Sul caso del Sauvignon che alcune aziende friulane e venete avrebbero “aromatizzato” occorre andare cauti e lasciare che la magistratura faccia il suo corso.
“Compito delle istituzioni è rispettare il lavoro della magistratura – ha dichiarato l’assessore all’agricoltura Shaurli – ma anche rasserenare gli animi sia dei cittadini consumatori sia, ovviamente, del mercato. Quindi, abbassare i toni e spiegare che c’è una vitivinicoltura che è in grado e vuole continuare a competere ed essere vetrina mondiale del Friuli Venezia Giulia. Aspettare, quindi, con serenità l’esito delle indagini senza enfatizzare e dando la presunzione di innocenza”.
Soprattutto non si può demonizzare la categoria se pochi produttori hanno peccato. Nel settore, in Italia e nel mondo, c’è sempre qualche furbo che percorre la via più facile, ma questo non significa che lo facciano tutti. La maggior parte dei produttori friulani sono seri, si comportano correttamente e lavorano nel rispetto delle regole.
Questo brutto episodio, che va circoscritto, getta comunque uno schizzo di fango che il Vigneto Friuli non merita di subire, soprattutto per il rispetto dovuto alle tante aziende e ai viticoltori che ogni giorno operano nella legalità.

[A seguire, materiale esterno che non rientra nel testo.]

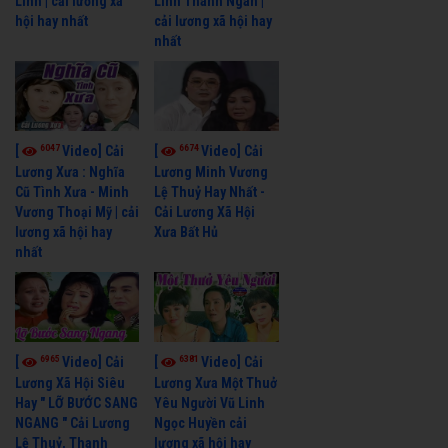
Linh | cải lương xã
Linh Thanh Ngân |
hội hay nhất
cải lương xã hội hay
nhất
6047
6674
[
Video] Cải
[
Video] Cải
Lương Xưa : Nghĩa
Lương Minh Vương
Cũ Tình Xưa - Minh
Lệ Thuỷ Hay Nhất -
Vương Thoại Mỹ | cải
Cải Lương Xã Hội
lương xã hội hay
Xưa Bất Hủ
nhất
6965
6381
[
Video] Cải
[
Video] Cải
Lương Xã Hội Siêu
Lương Xưa Một Thuở
Hay " LỠ BƯỚC SANG
Yêu Người Vũ Linh
NGANG " Cải Lương
Ngọc Huyền cải
Lệ Thuỷ, Thanh
lương xã hội hay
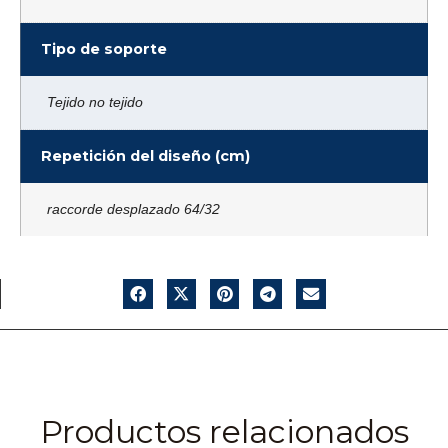
Tipo de soporte
Tejido no tejido
Repetición del diseño (cm)
raccorde desplazado 64/32
Productos relacionados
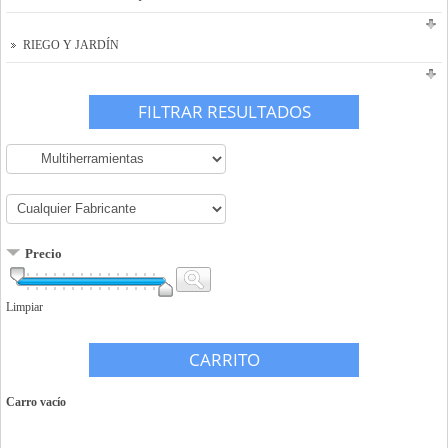
RIEGO Y JARDÍN
FILTRAR RESULTADOS
Precio
Limpiar
CARRITO
Carro vacío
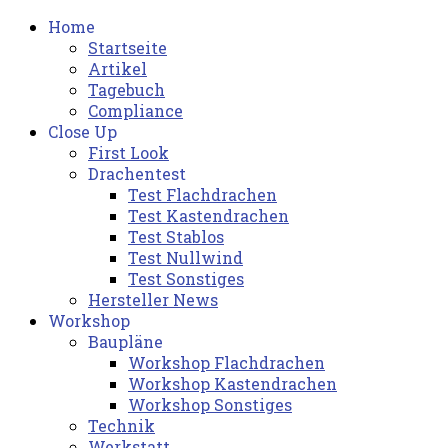
Home
Startseite
Artikel
Tagebuch
Compliance
Close Up
First Look
Drachentest
Test Flachdrachen
Test Kastendrachen
Test Stablos
Test Nullwind
Test Sonstiges
Hersteller News
Workshop
Baupläne
Workshop Flachdrachen
Workshop Kastendrachen
Workshop Sonstiges
Technik
Werkstatt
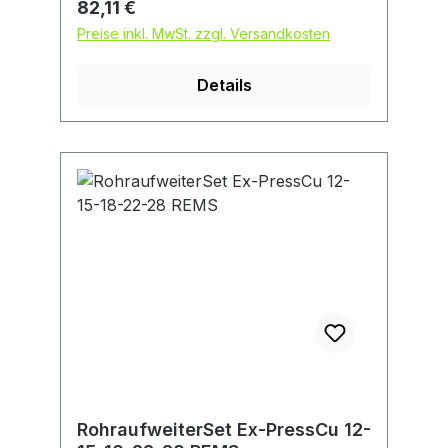
Regulärer Preis:
82,11 €
bis 1 mm).
Preise inkl. MwSt. zzgl. Versandkosten
Details
RohraufweiterSet Ex-PressCu 12-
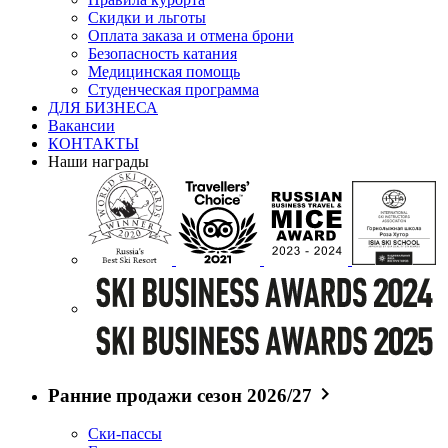
Скидки и льготы
Оплата заказа и отмена брони
Безопасность катания
Медицинская помощь
Студенческая программа
ДЛЯ БИЗНЕСА
Вакансии
КОНТАКТЫ
Наши награды
Ранние продажи сезон 2026/27
Ски-пассы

L’auspicio è che chiarezza venga fatta il più presto possibile e se c’è qualcosa di illegale è giusto chi ha sbagliato paghi. Se invece non dovesse esserci nulla tutto si risolverebbe in un polverone tipico italiano, ma molto grave purtroppo perché allungherebbe una pesante ombra sul comparto difficile da cancellare. Tutto questo nel momento in cui il Friuli Venezia Giulia sta avviando un progetto importantissimo – e questa è la notizia che ovviamente passa sottotono e di cui non si parla – un progetto che riguarda l’adesione di 50 aziende di tutta la regione all’Associazione temporanea d’imprese (Ati) per il programma di promozione all’estero nell’ambito dell’Ocm Vino. Si tratta di una delle più grandi reti d’impresa attive in Italia che punterà oltre che ai mercati tradizionali, quali Usa, Cina e Russia, sarà finalizzato ad aprire nuove finestre su Giappone e Canada.